Laut Informationen des Guardians haben zwei norwegische Politiker, Baard Vegar Solhjell und Snorre Valen, Edward Snowden für den diesjährigen Friedensnobelpreis nominiert. Während die Nominierungen erst 50 Jahre nach Vergabe des Preises offiziell durch das Nobelpreiskomitee bekannt gegeben werden, hat es sich mittlerweile zu einer gängigen Praxis unter NominatorInnen entwickelt, ihre Vorschläge selber öffentlich zu machen. Vorschlagsberechtigt sind alle Parlaments- und Regierungsmitglieder, ProfessorInnen der Gesellschaftswissenschaften, Rechtswissenschaft sowie Vorsitzende von Friedensforschungsinstituten.
Streng genommen ist das Edward Snowdens zweite Nominierung für den Friedensnobelpreis.
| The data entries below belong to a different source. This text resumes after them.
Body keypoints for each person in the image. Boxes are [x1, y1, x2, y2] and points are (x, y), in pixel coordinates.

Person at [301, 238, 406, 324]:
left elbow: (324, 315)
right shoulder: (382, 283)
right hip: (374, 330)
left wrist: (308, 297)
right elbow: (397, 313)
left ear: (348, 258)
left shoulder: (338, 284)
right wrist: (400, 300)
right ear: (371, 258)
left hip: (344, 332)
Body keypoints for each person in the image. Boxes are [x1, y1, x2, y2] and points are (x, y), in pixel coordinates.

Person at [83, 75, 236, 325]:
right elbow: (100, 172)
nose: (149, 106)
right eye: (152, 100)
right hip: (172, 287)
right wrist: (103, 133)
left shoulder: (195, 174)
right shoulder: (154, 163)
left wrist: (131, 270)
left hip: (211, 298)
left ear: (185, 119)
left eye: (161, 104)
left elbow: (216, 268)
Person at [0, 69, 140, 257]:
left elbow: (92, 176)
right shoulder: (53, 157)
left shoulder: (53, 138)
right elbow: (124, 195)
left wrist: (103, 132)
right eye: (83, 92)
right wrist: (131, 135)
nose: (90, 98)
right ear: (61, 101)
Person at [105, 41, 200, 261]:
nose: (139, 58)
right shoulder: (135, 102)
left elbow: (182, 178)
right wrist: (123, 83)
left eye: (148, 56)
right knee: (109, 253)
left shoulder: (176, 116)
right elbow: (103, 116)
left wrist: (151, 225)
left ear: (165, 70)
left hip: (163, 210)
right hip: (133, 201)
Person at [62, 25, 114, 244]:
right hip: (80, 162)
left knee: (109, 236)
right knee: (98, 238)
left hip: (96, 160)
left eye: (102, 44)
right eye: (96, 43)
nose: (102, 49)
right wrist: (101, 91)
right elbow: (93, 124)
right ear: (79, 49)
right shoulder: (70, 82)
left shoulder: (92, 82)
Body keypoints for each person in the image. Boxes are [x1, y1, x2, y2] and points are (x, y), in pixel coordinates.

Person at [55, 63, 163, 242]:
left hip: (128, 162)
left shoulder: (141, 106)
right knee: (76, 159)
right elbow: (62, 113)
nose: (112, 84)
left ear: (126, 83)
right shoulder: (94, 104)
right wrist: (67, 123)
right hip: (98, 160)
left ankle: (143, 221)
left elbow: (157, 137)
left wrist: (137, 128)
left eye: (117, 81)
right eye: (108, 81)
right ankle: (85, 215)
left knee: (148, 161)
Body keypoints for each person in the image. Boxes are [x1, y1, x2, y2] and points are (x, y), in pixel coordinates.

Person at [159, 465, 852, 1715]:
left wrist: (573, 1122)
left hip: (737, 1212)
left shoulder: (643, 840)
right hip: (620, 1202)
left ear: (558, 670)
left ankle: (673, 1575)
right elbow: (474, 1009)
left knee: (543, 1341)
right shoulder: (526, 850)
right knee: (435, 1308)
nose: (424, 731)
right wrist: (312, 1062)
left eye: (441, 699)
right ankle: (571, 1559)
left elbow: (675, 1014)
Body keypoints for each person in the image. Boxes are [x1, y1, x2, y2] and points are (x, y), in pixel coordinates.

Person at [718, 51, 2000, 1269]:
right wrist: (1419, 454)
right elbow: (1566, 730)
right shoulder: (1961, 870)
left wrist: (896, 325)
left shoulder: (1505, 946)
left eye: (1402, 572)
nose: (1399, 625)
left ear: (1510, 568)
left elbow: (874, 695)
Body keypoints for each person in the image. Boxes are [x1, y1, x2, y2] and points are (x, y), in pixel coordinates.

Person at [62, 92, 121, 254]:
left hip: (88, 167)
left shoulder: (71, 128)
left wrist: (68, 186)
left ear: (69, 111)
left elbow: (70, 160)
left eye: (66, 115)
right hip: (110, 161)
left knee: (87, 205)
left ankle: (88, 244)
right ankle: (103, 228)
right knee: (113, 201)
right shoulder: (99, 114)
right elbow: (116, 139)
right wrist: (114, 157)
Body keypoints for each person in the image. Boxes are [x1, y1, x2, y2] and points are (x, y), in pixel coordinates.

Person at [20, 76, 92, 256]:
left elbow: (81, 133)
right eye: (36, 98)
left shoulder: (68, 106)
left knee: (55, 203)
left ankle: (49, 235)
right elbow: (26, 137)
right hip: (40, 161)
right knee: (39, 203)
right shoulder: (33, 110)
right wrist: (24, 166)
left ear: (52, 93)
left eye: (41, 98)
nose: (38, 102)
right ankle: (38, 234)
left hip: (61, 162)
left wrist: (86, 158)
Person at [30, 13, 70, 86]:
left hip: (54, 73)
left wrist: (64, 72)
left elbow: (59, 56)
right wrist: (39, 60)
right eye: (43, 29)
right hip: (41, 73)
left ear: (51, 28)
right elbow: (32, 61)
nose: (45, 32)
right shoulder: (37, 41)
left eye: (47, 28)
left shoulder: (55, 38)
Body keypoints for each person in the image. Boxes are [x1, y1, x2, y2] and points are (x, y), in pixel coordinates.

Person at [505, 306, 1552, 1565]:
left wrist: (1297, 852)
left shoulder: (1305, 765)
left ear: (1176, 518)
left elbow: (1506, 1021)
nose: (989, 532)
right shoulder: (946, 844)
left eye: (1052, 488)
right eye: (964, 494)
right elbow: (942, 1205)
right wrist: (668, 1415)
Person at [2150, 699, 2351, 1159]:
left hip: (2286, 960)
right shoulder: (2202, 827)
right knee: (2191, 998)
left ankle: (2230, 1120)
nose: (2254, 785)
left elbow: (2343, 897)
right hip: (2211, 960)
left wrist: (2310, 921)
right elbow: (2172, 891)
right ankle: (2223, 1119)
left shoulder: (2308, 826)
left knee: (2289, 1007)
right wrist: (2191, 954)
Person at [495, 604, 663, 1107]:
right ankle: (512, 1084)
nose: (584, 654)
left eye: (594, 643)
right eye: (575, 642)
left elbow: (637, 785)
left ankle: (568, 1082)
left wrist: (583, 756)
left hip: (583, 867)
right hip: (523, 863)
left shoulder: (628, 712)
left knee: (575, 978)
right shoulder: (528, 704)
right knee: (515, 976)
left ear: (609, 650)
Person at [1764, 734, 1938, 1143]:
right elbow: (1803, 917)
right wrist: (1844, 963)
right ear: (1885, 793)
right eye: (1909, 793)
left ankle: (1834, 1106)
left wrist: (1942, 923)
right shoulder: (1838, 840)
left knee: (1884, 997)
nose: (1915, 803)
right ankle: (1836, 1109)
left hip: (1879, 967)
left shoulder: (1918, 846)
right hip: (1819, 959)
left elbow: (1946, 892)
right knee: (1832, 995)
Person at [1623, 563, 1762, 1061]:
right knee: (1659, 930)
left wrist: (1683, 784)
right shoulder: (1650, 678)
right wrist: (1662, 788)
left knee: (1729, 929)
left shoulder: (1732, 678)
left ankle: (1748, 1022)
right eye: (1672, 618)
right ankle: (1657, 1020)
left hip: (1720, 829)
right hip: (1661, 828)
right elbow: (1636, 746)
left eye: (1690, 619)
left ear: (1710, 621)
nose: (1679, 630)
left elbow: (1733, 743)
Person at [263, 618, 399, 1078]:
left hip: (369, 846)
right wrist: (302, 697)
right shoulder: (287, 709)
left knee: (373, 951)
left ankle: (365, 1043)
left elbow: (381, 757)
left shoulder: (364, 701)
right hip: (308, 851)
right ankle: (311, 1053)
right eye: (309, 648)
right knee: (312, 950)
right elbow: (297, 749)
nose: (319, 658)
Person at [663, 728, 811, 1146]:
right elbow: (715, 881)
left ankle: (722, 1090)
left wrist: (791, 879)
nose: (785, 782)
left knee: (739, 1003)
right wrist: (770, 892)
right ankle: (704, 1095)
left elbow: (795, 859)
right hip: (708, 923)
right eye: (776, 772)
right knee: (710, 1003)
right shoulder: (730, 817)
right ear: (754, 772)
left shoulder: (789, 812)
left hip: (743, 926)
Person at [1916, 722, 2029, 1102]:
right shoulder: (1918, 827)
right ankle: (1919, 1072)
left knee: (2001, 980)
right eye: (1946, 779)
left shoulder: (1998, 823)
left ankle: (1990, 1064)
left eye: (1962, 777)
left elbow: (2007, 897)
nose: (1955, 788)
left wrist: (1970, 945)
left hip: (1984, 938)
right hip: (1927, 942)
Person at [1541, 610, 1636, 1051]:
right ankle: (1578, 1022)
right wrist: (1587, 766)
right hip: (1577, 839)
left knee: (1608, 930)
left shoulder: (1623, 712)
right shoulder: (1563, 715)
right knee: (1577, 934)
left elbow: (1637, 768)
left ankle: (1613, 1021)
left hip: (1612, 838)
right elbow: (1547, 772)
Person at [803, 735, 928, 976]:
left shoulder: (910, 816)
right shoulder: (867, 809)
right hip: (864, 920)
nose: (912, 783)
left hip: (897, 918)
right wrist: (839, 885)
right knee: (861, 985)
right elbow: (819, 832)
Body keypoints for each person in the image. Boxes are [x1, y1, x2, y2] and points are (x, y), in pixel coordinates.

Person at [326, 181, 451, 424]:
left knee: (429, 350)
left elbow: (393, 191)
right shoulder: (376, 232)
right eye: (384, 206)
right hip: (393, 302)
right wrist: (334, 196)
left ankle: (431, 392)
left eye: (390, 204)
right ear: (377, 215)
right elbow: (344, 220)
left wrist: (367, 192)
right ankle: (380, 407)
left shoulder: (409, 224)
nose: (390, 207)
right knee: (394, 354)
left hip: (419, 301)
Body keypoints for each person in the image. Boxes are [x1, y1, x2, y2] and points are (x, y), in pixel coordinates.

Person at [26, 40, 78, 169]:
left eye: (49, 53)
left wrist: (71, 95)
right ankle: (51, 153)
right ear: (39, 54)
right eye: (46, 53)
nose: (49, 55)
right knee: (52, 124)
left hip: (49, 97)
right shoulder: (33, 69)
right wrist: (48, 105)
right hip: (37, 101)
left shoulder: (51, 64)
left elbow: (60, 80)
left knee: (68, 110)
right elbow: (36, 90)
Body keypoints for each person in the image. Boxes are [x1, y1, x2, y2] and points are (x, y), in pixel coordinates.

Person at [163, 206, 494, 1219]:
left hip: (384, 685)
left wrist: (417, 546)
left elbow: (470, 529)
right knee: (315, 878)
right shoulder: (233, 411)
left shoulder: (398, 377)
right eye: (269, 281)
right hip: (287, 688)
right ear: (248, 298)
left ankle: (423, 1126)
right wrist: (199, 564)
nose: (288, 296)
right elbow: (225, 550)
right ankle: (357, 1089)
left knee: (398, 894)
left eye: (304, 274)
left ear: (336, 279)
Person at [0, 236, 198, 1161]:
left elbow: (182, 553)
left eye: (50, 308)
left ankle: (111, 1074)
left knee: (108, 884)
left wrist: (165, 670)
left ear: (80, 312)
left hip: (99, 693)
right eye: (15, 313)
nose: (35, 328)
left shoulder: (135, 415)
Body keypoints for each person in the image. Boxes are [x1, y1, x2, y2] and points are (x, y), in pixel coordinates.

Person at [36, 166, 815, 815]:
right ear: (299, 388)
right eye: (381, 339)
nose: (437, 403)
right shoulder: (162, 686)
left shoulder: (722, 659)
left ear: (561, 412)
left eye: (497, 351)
Im vergangenen Juli schlug ihn der Soziologieprofessor Stefan Svallfors vor, da die Deadlines aber am 1. Februar lagen, ist der Vorschlag damals höchstwahrscheinlich nicht mehr in die Auswahl gekommen. Allerdings werden verspätete Nominierungen für das kommende Jahr aufbewahrt. Rein technisch gesehen hätten Solhjell und Valen Snowden also nicht vorschlagen müssen, aber doppelt hält ja bekanntlich besser und das Thema ist nun wieder in der Öffentlichkeit.
Die Laureaten des Friedensnobelpreis werden im Oktober verliehen, die Verleihung findet im Dezember statt.